BD - Tout seul de Chabouté (2008)
Pas besoin de mots pour donner une émotion. Et ça fonctionne aussi dans l’art de la BD. Surtout quand on a Christophe Chabouté à la manœuvre.
Un phare au milieu de nulle part, sur un rocher. Un ravitaillement toutes les semaines par un chalutier. C’est qu’il y a quelqu’un alors ? Et on apprend que depuis 50 ans, un homme vit seul, depuis la disparition de ses parents, coupé du monde. Seul avec lui-même et des mots dans un dictionnaire pour imaginer le monde extérieur qu’il n’a jamais vu. C’est aussi qu’il a un secret.
Près de 400 pages dans un noir et blanc profond. Des répétitions comme ce goéland qui revient voler et se poser sur le phare, ou encore l’homme qui pèche inlassablement pour se nourrir, le rituel des deux colis posés sur la jetée. Le silence ou le bruit de la mer, des vagues qui frappent les rochers. Et ce bruit de chute que l’on ne comprend pas. C’est celui d’un lourd dictionnaire que l’on jette sur un bureau, qui s’ouvre au hasard et d’un mot que l’homme choisit, apprend, imagine avec parfois la naïveté de l’enfant. Ce sont des instruments de musique dont il pense la forme en fonction des mots du dictionnaire, un brin surréaliste, souvent poétique.
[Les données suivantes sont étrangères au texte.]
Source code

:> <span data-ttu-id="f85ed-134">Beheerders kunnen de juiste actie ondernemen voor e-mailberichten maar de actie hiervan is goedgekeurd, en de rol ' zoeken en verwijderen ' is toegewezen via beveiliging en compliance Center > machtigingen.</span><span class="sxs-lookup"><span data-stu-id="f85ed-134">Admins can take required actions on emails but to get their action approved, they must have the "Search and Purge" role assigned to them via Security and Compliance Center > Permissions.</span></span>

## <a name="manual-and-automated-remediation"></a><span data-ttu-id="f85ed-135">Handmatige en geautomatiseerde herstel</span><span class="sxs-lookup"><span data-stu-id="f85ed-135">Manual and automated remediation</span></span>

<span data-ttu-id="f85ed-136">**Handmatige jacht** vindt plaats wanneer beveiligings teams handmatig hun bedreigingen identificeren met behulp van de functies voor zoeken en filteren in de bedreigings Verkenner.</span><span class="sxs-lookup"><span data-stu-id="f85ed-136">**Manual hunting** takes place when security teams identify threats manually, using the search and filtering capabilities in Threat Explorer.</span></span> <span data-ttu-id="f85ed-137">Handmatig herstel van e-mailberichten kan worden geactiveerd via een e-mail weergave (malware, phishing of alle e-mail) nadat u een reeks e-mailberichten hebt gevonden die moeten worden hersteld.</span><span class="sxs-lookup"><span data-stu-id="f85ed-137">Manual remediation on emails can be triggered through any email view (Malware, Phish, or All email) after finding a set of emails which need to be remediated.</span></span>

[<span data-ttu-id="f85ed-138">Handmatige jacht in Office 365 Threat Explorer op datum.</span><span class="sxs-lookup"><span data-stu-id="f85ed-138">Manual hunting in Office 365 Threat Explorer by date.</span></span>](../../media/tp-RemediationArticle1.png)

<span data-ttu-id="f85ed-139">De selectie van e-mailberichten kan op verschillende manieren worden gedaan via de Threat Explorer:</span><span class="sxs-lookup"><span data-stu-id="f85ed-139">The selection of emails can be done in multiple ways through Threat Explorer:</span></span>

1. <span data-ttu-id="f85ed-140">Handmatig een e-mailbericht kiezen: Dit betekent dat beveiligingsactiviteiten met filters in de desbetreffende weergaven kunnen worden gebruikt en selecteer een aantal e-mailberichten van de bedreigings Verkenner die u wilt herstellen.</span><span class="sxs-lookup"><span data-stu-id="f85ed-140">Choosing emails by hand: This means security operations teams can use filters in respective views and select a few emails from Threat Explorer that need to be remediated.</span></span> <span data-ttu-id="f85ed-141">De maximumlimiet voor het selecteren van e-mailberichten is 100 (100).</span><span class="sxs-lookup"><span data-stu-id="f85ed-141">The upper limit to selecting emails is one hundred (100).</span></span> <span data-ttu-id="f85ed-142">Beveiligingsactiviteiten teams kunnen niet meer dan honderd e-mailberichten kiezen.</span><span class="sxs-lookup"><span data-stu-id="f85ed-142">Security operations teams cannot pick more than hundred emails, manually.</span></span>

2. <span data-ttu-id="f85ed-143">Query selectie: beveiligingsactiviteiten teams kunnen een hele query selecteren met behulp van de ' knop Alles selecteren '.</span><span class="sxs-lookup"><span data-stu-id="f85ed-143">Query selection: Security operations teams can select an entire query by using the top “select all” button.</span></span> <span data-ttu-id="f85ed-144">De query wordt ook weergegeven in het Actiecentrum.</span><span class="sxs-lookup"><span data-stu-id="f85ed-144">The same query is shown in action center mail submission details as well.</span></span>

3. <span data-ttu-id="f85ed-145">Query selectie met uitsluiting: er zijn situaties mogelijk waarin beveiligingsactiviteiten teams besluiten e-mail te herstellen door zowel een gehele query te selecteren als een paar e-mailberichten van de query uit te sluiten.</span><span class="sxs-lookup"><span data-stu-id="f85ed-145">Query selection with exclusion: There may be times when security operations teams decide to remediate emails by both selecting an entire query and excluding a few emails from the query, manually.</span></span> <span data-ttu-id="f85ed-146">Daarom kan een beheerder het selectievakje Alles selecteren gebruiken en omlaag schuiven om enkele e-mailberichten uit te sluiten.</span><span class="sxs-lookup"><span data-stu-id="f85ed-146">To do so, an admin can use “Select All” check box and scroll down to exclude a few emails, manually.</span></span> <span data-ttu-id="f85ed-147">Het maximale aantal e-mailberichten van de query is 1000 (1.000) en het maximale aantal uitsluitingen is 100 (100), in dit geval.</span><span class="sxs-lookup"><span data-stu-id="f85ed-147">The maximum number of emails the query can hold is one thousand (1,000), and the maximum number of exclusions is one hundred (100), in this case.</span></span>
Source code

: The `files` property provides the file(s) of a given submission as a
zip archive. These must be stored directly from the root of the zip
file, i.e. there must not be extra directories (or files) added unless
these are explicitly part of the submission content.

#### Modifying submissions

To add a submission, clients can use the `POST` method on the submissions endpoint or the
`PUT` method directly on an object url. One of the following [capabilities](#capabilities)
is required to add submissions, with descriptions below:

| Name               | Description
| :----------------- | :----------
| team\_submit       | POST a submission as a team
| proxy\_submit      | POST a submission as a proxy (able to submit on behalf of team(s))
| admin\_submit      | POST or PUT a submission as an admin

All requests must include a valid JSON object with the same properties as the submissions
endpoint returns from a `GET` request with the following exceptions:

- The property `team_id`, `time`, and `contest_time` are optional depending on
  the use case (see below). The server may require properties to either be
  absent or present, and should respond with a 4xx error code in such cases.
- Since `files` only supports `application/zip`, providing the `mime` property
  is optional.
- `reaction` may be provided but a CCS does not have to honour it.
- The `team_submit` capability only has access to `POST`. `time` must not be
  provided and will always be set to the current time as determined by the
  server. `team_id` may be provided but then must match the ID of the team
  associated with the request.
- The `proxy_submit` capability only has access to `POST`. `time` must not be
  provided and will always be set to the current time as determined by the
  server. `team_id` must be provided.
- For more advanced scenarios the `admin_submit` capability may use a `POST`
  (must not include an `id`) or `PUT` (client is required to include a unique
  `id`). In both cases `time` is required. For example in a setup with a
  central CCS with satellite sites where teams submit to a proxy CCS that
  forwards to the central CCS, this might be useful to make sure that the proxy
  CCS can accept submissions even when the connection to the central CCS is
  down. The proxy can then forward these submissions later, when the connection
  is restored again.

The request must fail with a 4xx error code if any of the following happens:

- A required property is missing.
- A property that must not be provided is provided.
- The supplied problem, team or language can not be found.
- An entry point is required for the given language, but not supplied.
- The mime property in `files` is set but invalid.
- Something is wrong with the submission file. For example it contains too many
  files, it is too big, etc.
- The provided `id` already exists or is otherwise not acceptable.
Pour sortir de cette monotonie, il y a donc ce bateau, les deux marins qui sont les seuls à parler. Il y a quelques visiteurs autour du phare mais il garde son mystère, immuable malgré le déchaînement du temps. Les marins ont aussi leurs secrets, leur pudeur et leur modestie face à tout cela. Et combien d’allers et retours ainsi, de colis que l’on voit dans des chapitres en nous demandant ce qu’il y a dedans mais aussi quel mot va apparaître ensuite dans le dictionnaire. On découvre enfin le visage de l’homme, sa vie, l’intérieur du phare, ses envies, ses rêves, ses angoisses. Plus qu’un album, une expérience aussi, parfois un jeu que l’on aimerait faire nous même et ne pas oublier l’enfant que nous étions, que nous sommes parfois encore.